Er fürchtet sich nicht

Menschen, die so aufgezogen wurden wie die Schmidts, sind auf ewig unempfindlich gegen die Unpässlichkeiten des Alltags; die belächeln allenfalls die Hysterien der verzärtelten Gesellschaft. Als das Ehepaar Schmidt zu Beginn des Jahres in einem Theater Zigaretten rauchte, empörte sich ein Antiraucher so sehr, dass er den Altkanzler sogar anzeigte. Die Hamburger Justiz stellte das Verfahren zwar ein, doch Helmut Schmidt stellte sich trotzdem. "Selbstverständlich halte ich mich künftig an die neuen Rauchergesetze", erklärte er in zahlreichen Interviews. Er rauche in öffentlichen Räumen künftig selbst dann nicht mehr, wenn man ihm einen Aschenbecher hinstelle. Schmidt sagt "selbstver-st-ändlich", weil erst dieses hanseatisch betonte "st" seinen Ankündigungen den Schmidt'schen Nachdruck verleiht. In einem der kleinen Zwiegespräche, die er mit seinem Chefredakteur im "Zeit-Magazin" führt, räumte er später ein, sogar in einem Krankenhausbett schon einmal geraucht zu haben. Seither steht überall, wo er auftritt, ein Aschenbecher. Sogar beim Chirurgenkongress.

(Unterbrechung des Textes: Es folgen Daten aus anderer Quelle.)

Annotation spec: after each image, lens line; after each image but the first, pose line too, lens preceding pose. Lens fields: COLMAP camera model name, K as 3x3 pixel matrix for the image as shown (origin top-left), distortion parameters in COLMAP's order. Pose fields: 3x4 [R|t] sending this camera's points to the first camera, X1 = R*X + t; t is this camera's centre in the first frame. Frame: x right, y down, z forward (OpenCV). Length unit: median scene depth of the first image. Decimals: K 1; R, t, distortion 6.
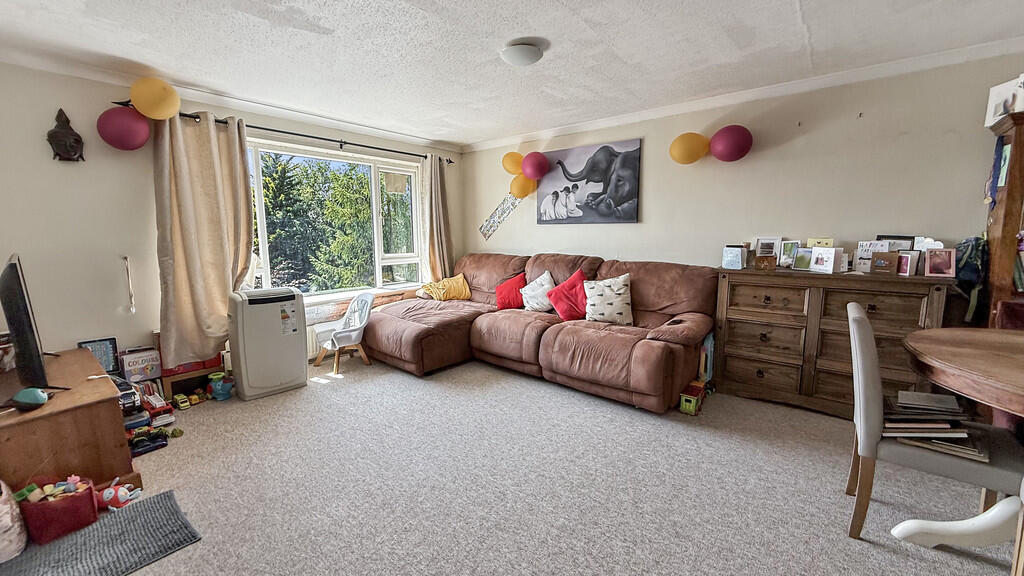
lens RADIAL K [[402.3, 0, 512.7], [0, 402.3, 287.9], [0, 0, 1]] dist [-0.001872, -0.000156]
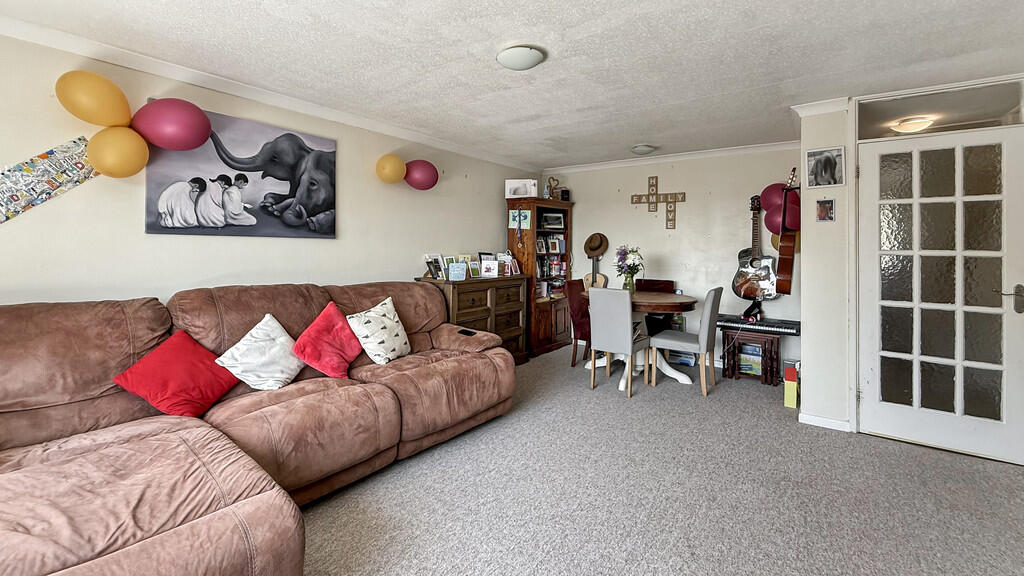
lens RADIAL K [[402.3, 0, 519.4], [0, 402.3, 246.4], [0, 0, 1]] dist [-0.001872, -0.000156]
pose [[-0.015294, 0.012950, 0.999799, -0.501423], [0.133820, 0.990947, -0.010788, -0.083061], [-0.990888, 0.133628, -0.016889, 0.615029]]
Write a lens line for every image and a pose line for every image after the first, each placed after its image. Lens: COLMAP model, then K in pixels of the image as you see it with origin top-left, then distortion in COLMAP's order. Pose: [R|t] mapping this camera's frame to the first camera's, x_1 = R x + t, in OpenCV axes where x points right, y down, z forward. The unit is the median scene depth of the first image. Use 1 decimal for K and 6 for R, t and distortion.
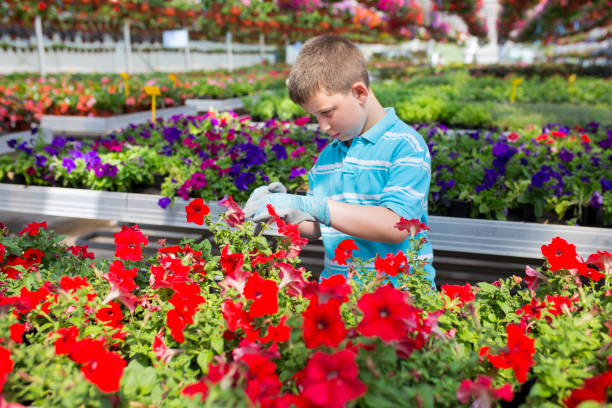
lens RADIAL K [[588.0, 0, 304.6], [0, 588.0, 197.1], [0, 0, 1]] dist [-0.028118, 0.000000]
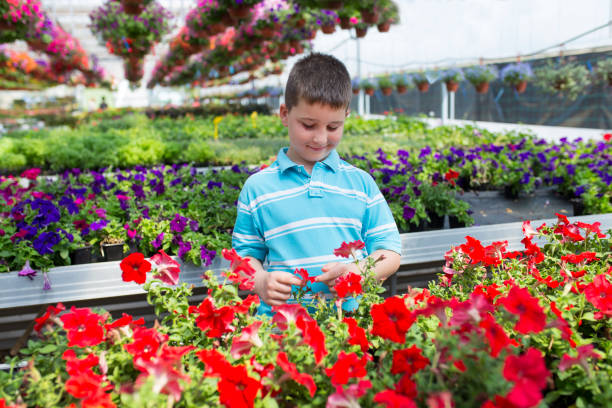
lens RADIAL K [[588.0, 0, 303.4], [0, 588.0, 200.3], [0, 0, 1]] dist [-0.028118, 0.000000]
pose [[0.835071, -0.113347, 0.538339, -0.116142], [0.149433, 0.988488, -0.023674, -0.005967], [-0.529459, 0.100215, 0.842396, 0.041475]]
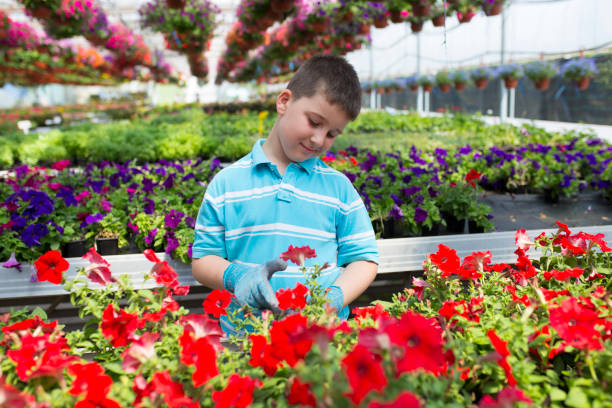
lens RADIAL K [[588.0, 0, 303.9], [0, 588.0, 199.0], [0, 0, 1]] dist [-0.028118, 0.000000]
pose [[0.893548, -0.091434, 0.439559, -0.058173], [0.119472, 0.992167, -0.036483, -0.000665], [-0.432781, 0.085114, 0.897472, 0.038953]]
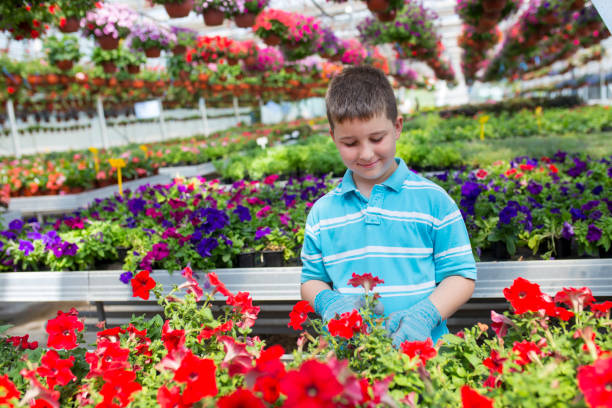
lens RADIAL K [[588.0, 0, 305.4], [0, 588.0, 195.8], [0, 0, 1]] dist [-0.028118, 0.000000]
pose [[0.994906, -0.097027, 0.027356, 0.019520], [0.099211, 0.990526, -0.094950, -0.001419], [-0.017884, 0.097181, 0.995106, 0.015210]]
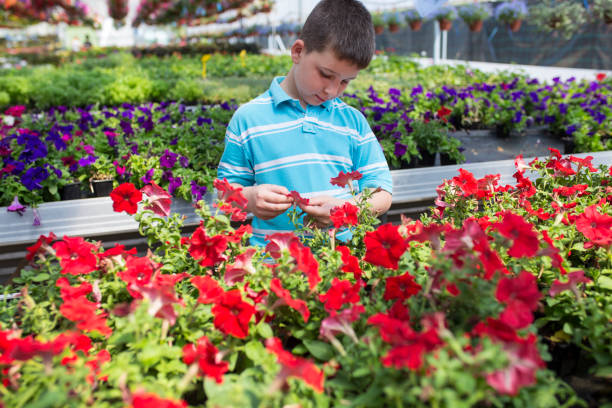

Helmut Schmidt ist zu einem Brückenmenschen geworden. Einem der wenigen Alten, die mit ihrer Existenz eine Brücke in die Vergangenheit schlagen können und uns mit den Erfahrungen aus dieser Vergangenheit in die Zukunft führen. Er weiß, wie es war und wie es deshalb werden muss. Er fürchtet sich nicht. Nicht vor dem Weltuntergang und nicht vor dem Raucherbein. Und auch nicht davor, "endgültig die Adresse zu wechseln", wie er das nennt, was unvermeidlich ist. Wer so angstfrei ist wie er, darf andere schurigeln: "Viele Spitzenbanker haben allzu gut geschlafen." Nur wer wie er sich selbst an die Regeln des Anstands hielt, darf richten: "Inzwischen ist mein Vertrauen in die Klugheit von Bankvorständen leider einer erheblichen Skepsis gewichen." Und nur wer sich in seinen Urteilen und Richtmaßen absolut sicher ist, darf eine Kanzlerin so abwatschen: Er habe auf dem G-20-Krisengipfel neulich in Washington nur "eineinhalb wirkliche Kenner identifizieren können - einen ganzen Steinbrück und einen halben Sarkozy". Er hält auch mit seiner Einschätzung kaum hinter dem Berg, dass Peer Steinbrück der bessere Kanzlerkandidat der SPD gewesen wäre.

Knapp, Schmidt

Loki Schmidt, mit der er seit 66 Jahren verheiratet ist, hat übrigens auch ein Buch geschrieben, das mit dem ihres Mannes gleich an den Kassen der Buchhändler liegt. Sie steht auf Platz fünf der Verkaufslisten. Kann ja noch besser werden. Auf die Frage eines Moderators, wie man es eigentlich hinkriegt, so lange miteinander verheiratet zu bleiben, antwortete Loki einmal mit entwaffnender Offenheit: "Getrennte Schlafzimmer!" Aber auch Schmidt selbst verblüfft uns mit Eingeständnissen. Mit dienstlichen und mit privaten. Dass er als Kanzler viele Fehler gemacht habe, gesteht er heute, dass er einst mit der Schauspiel-Fürstin Grace Kelly Walzer tanzte. Dass er bei Marlene Dietrichs Lied "Sag mir, wo die Blumen sind" innerlich erschüttert war, dass er gern Schweinssülze mit Bratkartoffeln isst. Er erzählt, warum er sich mit zehn Jahren bereits mit seiner späteren Frau anfreundete: "Sie hatte etwas zu bieten, sie war intelligent und neugierig." Reduzierter kann man eine Liebeserklärung nicht machen. Klar, knapp, Schmidt. Neuerdings schätzen wir das.